*What to produce*: Starting with the line that includes "独享200M优化带宽，弹性配置", write out every remaining line of the records below exactly as it appears, leaving out any images.

Saved data entries

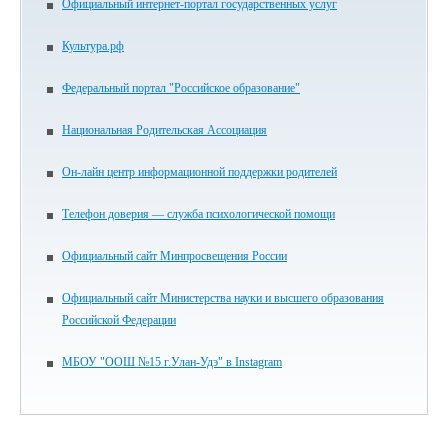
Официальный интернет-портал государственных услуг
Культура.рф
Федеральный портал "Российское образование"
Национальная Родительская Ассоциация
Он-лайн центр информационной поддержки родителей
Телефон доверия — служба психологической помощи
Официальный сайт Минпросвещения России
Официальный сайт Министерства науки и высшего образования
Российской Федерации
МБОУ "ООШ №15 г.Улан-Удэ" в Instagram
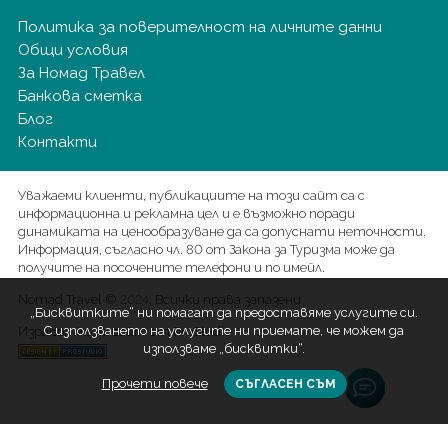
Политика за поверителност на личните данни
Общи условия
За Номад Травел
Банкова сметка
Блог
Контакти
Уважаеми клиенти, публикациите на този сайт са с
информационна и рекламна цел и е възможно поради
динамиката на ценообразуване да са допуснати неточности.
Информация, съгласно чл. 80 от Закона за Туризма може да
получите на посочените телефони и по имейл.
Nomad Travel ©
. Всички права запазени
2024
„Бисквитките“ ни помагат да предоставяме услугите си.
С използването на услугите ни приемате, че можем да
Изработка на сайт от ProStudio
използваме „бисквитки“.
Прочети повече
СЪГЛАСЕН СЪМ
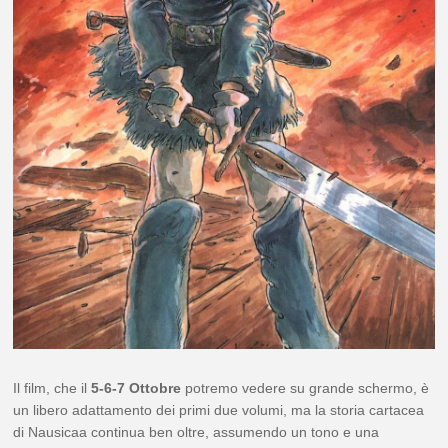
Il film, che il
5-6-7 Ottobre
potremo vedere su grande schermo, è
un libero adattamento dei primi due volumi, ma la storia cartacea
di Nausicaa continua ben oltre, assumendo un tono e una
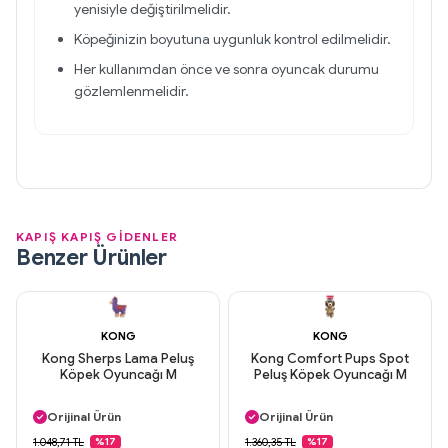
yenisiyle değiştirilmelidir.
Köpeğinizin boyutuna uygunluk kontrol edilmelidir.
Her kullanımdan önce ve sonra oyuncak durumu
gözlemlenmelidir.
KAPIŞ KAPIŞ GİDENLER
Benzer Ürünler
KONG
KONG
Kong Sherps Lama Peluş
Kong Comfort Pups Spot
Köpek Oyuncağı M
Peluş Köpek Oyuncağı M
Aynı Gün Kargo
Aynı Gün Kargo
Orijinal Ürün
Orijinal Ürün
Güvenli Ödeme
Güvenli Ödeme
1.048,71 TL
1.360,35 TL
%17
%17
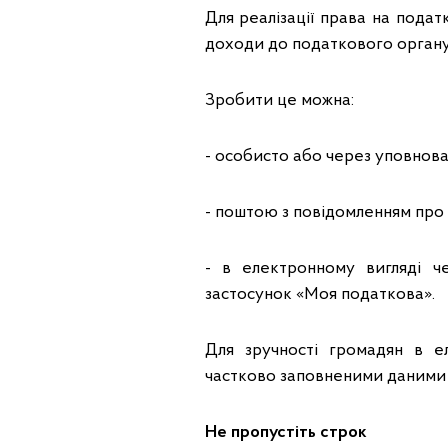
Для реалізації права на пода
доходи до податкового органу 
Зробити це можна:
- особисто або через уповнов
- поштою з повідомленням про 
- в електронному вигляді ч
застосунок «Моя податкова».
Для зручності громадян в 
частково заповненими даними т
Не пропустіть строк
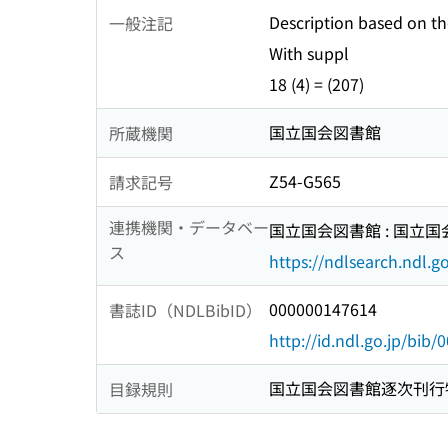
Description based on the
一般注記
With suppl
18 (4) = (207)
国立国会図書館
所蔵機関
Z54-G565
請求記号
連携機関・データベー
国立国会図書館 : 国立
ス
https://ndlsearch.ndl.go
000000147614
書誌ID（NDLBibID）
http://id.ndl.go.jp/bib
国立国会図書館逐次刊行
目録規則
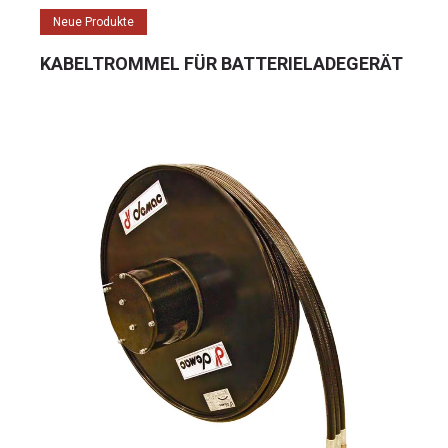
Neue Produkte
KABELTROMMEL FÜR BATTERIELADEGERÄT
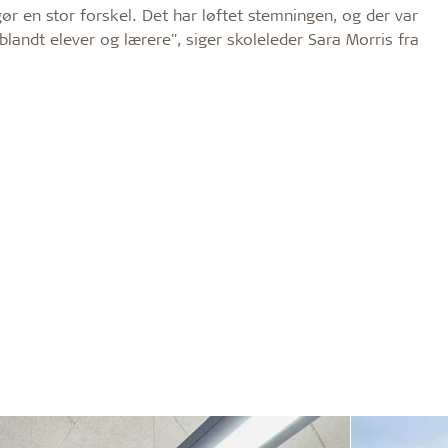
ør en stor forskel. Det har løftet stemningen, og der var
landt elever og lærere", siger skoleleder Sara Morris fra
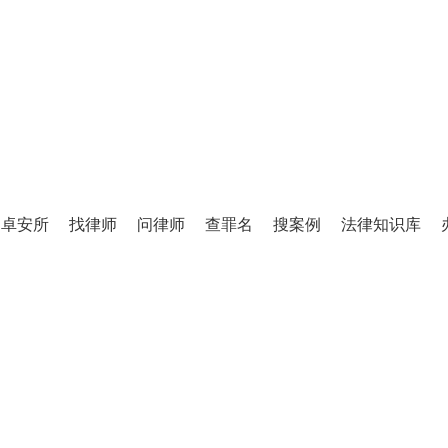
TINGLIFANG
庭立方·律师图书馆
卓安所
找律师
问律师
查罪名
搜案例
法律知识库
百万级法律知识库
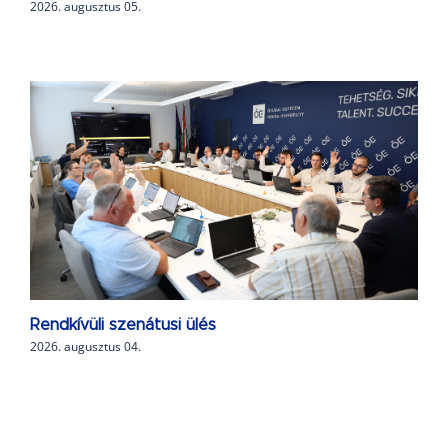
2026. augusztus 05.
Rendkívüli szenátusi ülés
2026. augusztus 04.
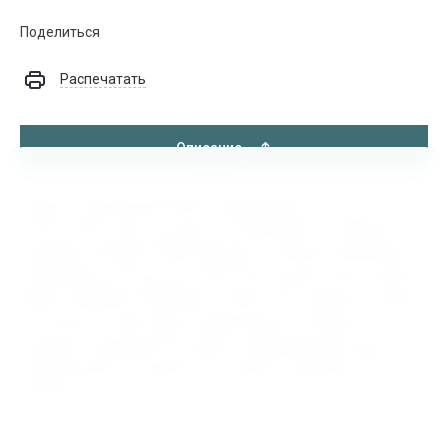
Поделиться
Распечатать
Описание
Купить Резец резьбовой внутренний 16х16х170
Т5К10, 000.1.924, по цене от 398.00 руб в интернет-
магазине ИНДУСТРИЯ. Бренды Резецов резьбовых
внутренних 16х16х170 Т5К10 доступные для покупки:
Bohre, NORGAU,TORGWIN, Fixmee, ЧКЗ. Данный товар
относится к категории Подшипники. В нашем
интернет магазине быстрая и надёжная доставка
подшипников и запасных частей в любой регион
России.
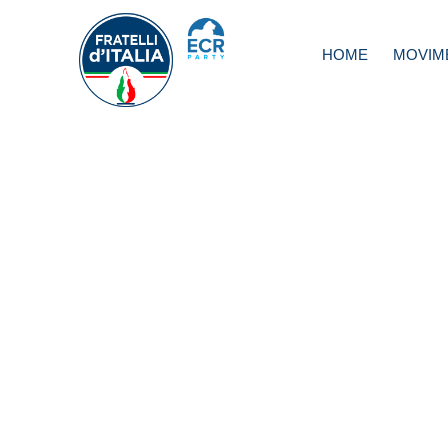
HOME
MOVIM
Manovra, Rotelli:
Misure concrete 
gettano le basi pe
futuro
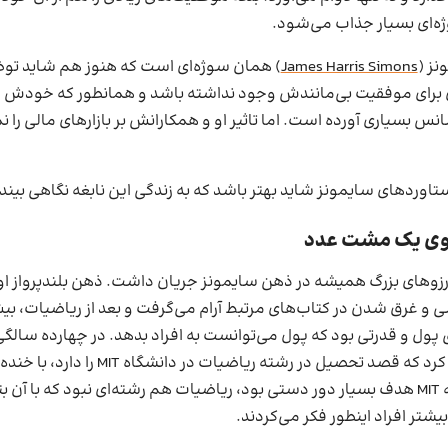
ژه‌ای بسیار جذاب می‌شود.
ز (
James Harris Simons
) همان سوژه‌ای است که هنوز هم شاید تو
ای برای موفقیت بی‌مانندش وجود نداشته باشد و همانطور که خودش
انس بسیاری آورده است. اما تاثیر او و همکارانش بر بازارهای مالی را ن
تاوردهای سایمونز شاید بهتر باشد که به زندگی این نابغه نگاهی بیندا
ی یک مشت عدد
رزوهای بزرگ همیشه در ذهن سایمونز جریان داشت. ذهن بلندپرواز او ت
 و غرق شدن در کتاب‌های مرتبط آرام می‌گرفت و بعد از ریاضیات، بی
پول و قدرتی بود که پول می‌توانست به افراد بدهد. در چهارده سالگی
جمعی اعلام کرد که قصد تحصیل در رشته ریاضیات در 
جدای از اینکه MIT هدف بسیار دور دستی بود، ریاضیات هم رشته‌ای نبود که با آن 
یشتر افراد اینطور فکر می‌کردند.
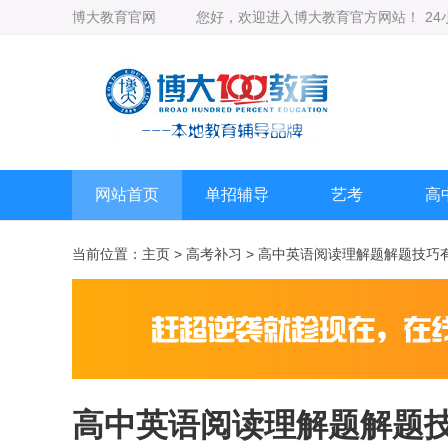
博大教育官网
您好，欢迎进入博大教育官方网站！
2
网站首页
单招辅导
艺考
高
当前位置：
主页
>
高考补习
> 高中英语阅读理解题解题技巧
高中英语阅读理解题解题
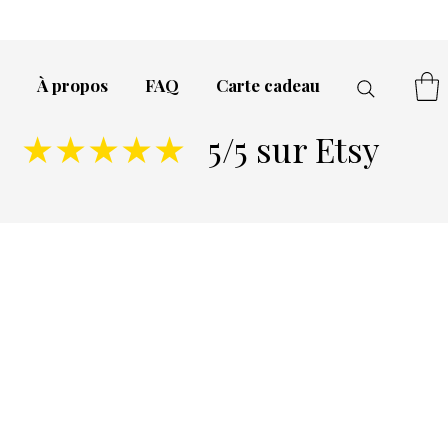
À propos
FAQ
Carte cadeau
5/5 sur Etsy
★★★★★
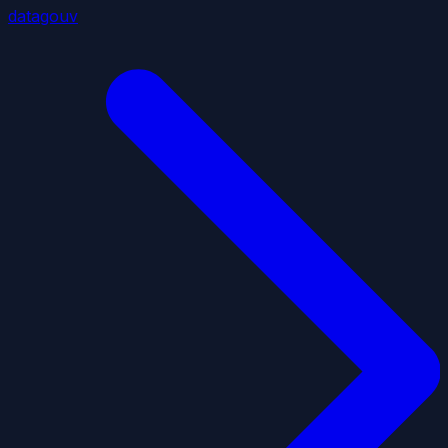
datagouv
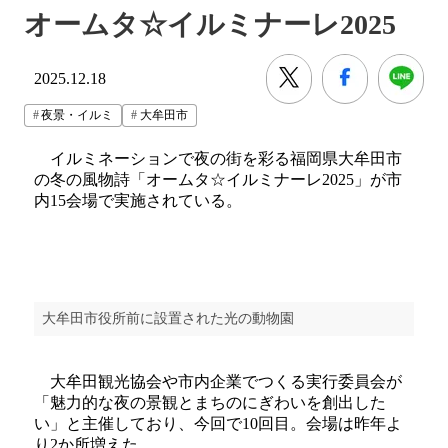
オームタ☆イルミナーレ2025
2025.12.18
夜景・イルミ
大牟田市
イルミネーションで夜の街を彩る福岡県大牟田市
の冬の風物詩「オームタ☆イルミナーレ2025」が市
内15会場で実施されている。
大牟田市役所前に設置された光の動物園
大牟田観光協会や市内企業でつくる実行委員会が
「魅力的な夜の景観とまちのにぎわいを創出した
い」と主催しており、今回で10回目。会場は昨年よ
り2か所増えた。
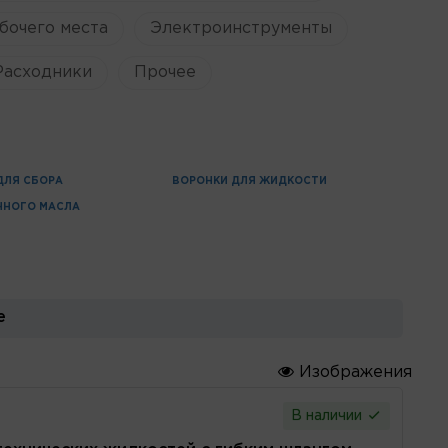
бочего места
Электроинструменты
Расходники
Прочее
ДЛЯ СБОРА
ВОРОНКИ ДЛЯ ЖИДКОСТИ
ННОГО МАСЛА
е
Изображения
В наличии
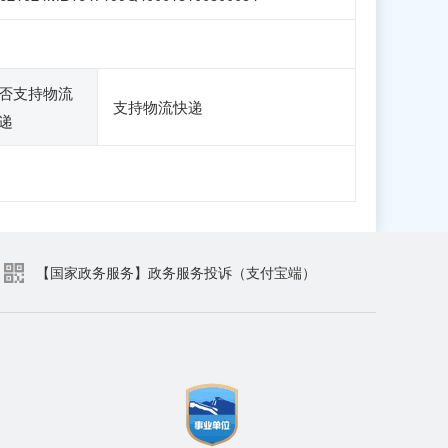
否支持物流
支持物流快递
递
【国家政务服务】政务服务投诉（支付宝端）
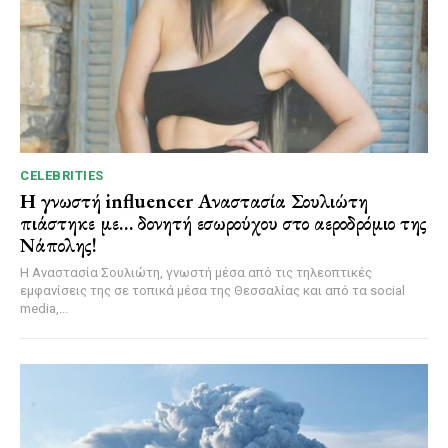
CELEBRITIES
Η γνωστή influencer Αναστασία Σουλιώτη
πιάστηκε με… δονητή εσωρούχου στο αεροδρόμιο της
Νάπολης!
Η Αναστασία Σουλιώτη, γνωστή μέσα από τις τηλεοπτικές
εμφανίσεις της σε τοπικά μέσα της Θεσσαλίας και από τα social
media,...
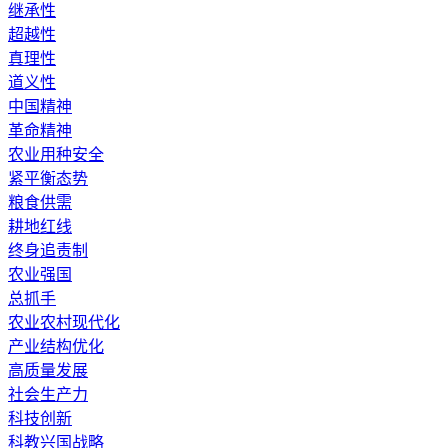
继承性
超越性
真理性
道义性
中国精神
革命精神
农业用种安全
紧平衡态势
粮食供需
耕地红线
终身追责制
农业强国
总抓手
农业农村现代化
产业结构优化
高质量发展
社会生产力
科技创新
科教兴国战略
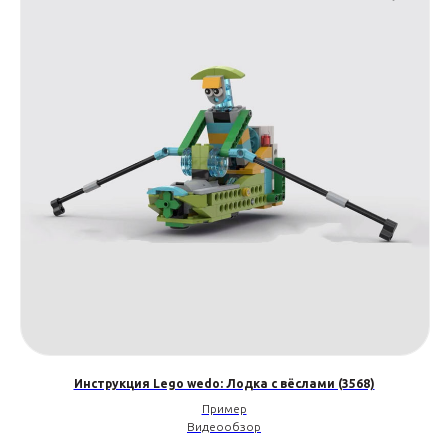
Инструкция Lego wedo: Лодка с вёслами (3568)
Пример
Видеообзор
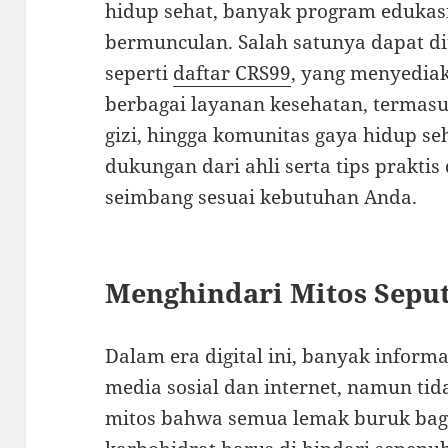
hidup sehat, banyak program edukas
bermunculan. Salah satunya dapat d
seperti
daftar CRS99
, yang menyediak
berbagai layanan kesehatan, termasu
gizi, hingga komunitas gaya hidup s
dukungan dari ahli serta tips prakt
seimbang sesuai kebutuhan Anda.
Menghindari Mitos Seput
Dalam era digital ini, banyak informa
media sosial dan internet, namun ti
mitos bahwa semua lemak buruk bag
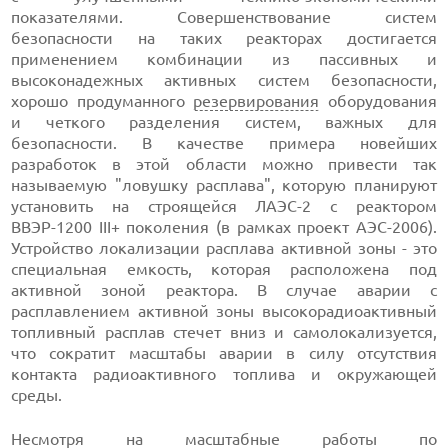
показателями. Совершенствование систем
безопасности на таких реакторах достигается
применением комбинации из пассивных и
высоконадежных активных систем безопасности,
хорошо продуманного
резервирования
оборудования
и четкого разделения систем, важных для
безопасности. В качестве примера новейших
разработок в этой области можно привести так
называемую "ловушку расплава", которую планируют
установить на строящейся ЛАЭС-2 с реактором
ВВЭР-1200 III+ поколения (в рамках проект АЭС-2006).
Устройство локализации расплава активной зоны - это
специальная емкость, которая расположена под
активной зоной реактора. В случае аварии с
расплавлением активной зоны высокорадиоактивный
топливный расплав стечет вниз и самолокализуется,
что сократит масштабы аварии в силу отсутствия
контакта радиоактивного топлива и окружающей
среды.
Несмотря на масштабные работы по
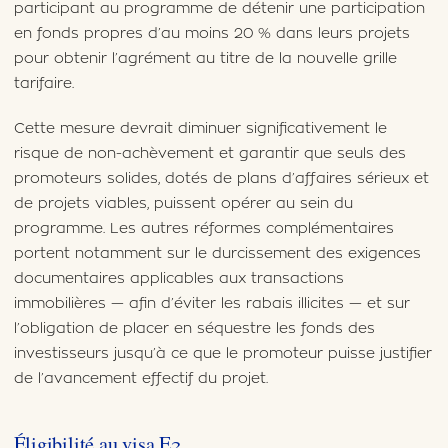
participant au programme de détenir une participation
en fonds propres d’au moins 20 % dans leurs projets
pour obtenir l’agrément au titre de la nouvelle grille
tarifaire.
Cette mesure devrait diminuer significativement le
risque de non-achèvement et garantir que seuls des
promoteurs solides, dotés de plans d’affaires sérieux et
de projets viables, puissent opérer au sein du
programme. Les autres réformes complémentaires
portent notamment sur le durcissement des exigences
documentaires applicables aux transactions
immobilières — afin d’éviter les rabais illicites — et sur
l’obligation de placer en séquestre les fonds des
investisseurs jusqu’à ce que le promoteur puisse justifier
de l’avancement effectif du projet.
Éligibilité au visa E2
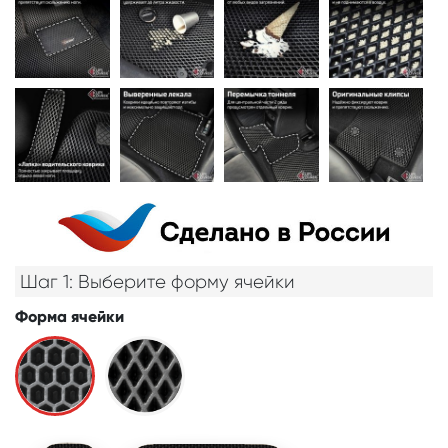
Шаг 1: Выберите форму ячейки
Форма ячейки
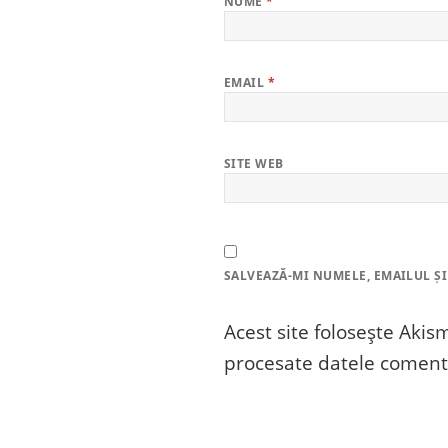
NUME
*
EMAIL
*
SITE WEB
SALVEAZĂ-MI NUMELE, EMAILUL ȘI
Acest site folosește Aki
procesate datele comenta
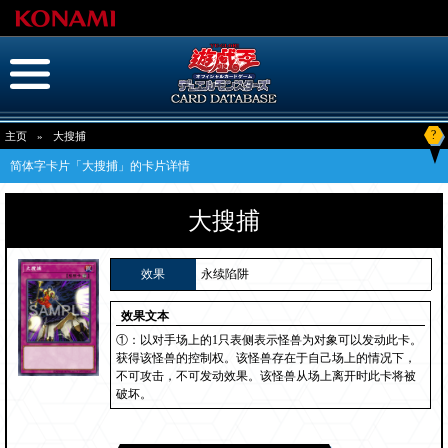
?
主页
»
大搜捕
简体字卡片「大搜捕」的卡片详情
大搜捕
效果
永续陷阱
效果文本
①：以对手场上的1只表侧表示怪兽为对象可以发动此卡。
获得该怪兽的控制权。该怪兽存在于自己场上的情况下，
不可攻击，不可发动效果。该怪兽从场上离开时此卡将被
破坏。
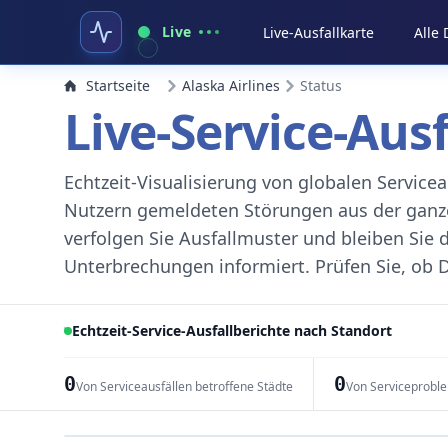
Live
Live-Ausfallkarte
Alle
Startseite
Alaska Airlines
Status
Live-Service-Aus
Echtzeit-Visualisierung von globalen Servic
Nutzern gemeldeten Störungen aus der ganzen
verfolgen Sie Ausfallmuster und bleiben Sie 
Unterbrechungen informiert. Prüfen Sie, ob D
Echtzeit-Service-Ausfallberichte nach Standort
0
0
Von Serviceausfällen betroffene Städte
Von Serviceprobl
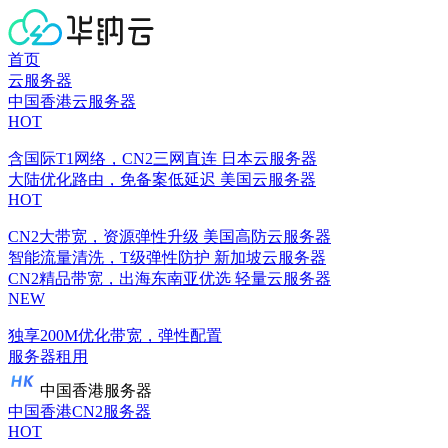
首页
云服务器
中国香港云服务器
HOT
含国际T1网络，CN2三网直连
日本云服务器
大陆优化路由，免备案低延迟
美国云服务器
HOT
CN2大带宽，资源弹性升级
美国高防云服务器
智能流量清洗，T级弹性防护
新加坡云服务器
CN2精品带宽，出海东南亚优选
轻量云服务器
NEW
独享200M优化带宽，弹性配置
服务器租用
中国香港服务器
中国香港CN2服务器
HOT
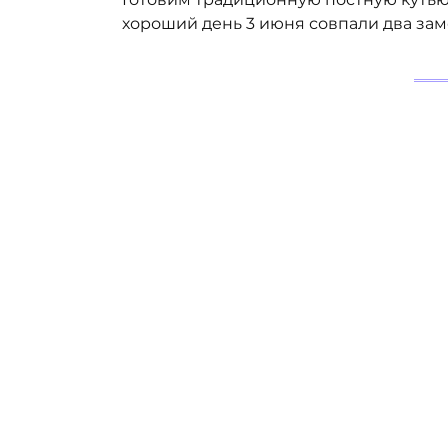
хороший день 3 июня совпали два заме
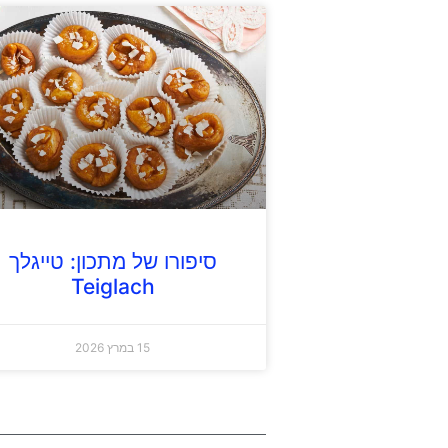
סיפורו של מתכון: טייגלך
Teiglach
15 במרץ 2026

*Exercise result*:
独享200M优化带宽，弹性配置
服务器租用
中国香港服务器
中国香港CN2服务器
HOT
хороший день 3 июня совпали два заме
סיפורו של מתכון: טייגלך
Teiglach
15 במרץ 2026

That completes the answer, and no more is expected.